- [Passage for review]:
The Johns Hopkins Gazette: January 18, 2000
January 18, 2000
VOL. 29, NO. 18


Needle Injuries Cut Significantly By Safety Education Program

Johns Hopkins Gazette Online Edition

Every year, between 800,000 and 1 million health-care workers in the United States are injured by needles and other sharp medical implements, or sharps. Exposure to contaminated sharps puts workers at risk for contracting such blood-borne diseases as HIV and hepatitis B and C. In a recent study, a team of researchers found that introducing a comprehensive safety and education program at a community hospital led to a significant and sustained decrease in the overall injury rate of its personnel. The study appeared in the December issue of Infection Control and Hospital Epidemiology, published by the Vanderbilt University School of Medicine.

According to lead author Robyn R.M. Gershon, associate scientist, Environmental Health Sciences, School of Public Health, "A multifaceted approach incorporating training as well as safety devices such as anti-needlestick devices was found to be beneficial in reducing the overall number of injuries from sharps. The training component is extremely important, since it sends a message to employees that management is serious about their safety and health. Importantly, health-care workers are more likely to adopt safe work practices if they perceive a strong organizational commitment to safety."

- [Recorded information]:
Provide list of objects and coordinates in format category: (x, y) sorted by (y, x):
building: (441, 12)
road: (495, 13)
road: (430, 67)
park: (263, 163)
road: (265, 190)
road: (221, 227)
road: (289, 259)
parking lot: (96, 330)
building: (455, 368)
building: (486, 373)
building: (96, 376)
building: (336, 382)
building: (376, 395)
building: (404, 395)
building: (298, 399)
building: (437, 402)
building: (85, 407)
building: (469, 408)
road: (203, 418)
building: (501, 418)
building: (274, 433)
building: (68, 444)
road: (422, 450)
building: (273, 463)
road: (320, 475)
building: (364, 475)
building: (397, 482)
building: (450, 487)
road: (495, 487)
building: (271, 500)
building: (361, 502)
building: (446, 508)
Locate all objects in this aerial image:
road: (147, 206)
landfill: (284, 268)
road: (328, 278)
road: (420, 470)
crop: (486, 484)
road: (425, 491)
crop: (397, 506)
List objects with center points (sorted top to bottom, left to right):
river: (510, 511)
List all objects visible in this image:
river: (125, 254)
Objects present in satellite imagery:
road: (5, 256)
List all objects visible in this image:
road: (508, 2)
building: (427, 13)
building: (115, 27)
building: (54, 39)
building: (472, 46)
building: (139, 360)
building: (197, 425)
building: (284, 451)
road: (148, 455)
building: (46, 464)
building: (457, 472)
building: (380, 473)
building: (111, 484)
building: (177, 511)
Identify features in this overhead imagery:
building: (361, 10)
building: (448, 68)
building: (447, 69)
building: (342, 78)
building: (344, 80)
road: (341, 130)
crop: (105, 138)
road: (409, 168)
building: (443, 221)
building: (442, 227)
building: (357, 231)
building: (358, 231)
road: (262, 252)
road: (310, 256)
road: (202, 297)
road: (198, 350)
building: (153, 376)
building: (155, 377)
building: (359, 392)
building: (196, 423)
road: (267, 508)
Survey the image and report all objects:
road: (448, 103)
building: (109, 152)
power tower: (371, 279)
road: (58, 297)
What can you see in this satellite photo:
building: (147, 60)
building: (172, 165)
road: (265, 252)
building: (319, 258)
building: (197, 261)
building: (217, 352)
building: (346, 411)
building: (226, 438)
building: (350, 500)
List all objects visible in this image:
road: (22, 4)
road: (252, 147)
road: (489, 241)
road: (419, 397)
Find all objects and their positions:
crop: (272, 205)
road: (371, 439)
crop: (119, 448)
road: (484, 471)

- [Prompt A]: In the article on needle injuries, retype everything from "Johns Hopkins Gazette Online" down to "School of Medicine.".
- [Prompt B]: According to the article on needle injuries, how many health-care workers in the United States are injured by needles and other sharp medical implements each year?
The records have no connection to the article on needle injuries.

- [Written response A]:
Johns Hopkins Gazette Online Edition

Every year, between 800,000 and 1 million health-care workers in the United States are injured by needles and other sharp medical implements, or sharps. Exposure to contaminated sharps puts workers at risk for contracting such blood-borne diseases as HIV and hepatitis B and C. In a recent study, a team of researchers found that introducing a comprehensive safety and education program at a community hospital led to a significant and sustained decrease in the overall injury rate of its personnel. The study appeared in the December issue of Infection Control and Hospital Epidemiology, published by the Vanderbilt University School of Medicine.

- [Written response B]: Between 800,000 and 1 million.